# Asclepias Curassavica Flower



## chevyguy8893 (Nov 5, 2012)

I've had flower buds on my mexican milkweed for about a month now that grow in my sump, and they finally opened up almost a week ago. There is actually more flower buds getting ready to open, and more coming in. Just thought I would post up some pictures of them since they pretty nice looking.


----------



## hydrophyte (Mar 1, 2009)

Nice job blooming that! That's the "gold" A. curassavica. 

How tall is the whole plant?


----------



## chevyguy8893 (Nov 5, 2012)

Thanks! I'm surprised it flowered so easily. You read my mind, I was going to search to see if there was a specific name for the flower color. 

Overall it is ~18" tall, but it is getting trimmed down tomorrow following the pictures you posted. It will be nice to fill in some open space.


----------



## hydrophyte (Mar 1, 2009)

Yeah that one is probably the easiest of all riparium plants to bloom.

The wild species A. curassavica are yellow + scarlet red. I actually saw them once down in Mexico growing in the mud right along a river bank. 

It's easy to root cuttings from that plant: just suspend the cut stem bases in water.


----------



## chevyguy8893 (Nov 5, 2012)

That's great! It would be nice to see this flowering every so often to add some color above the water. 

Ah, that was the coloring that I was expecting since I couldn't find any other color.

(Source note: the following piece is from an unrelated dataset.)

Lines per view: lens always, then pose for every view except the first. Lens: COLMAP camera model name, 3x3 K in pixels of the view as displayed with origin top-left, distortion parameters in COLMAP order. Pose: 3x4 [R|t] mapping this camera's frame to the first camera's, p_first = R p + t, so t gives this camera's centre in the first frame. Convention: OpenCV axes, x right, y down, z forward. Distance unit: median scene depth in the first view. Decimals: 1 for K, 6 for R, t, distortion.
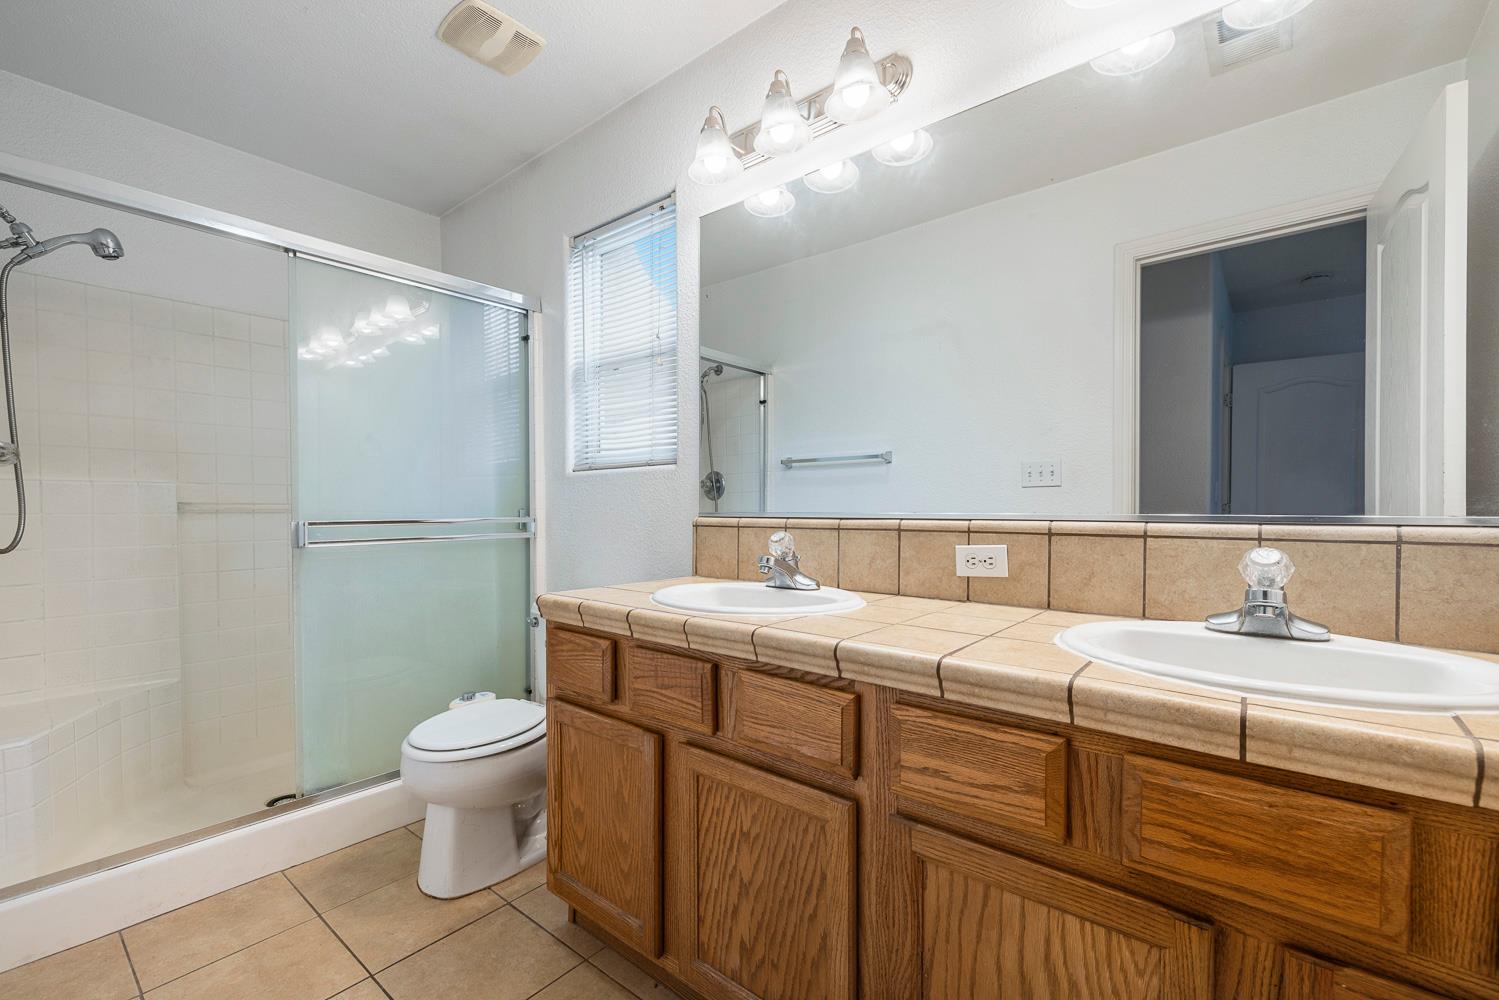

That is cool that you got to see those in person though.

Awesome, I was kinda nervous about trimming it since I thought I would kill it off, but it all sounds really easy to do. Thanks!


----------



## hydrophyte (Mar 1, 2009)

You can cut it back quite a bit. Just leave two or three leaf nodes above the base and they will bud and grow again pretty quick.

Here's the one that I have in my 50G post-pruning from a couple of weeks ago. It is now all covered with new leaves again.


----------



## chevyguy8893 (Nov 5, 2012)

Thanks, I am thinking of taking it down to a little over a half its current height. It does seem to like branching pretty well on its own, so it should be interesting to see if the branching is any different with trimming. The pieces I trim are going to hide some wires really well .


----------